For this exercise, print only the lines from the one containing "- speaker [538,482,613,561]" through the end of the material below, exactly as given.

──────── Stored data

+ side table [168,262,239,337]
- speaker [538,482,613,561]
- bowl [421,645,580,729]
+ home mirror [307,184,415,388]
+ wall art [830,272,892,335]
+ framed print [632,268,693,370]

────────────────

Exercise result:
- speaker [538,482,613,561]
- bowl [421,645,580,729]
+ home mirror [307,184,415,388]
+ wall art [830,272,892,335]
+ framed print [632,268,693,370]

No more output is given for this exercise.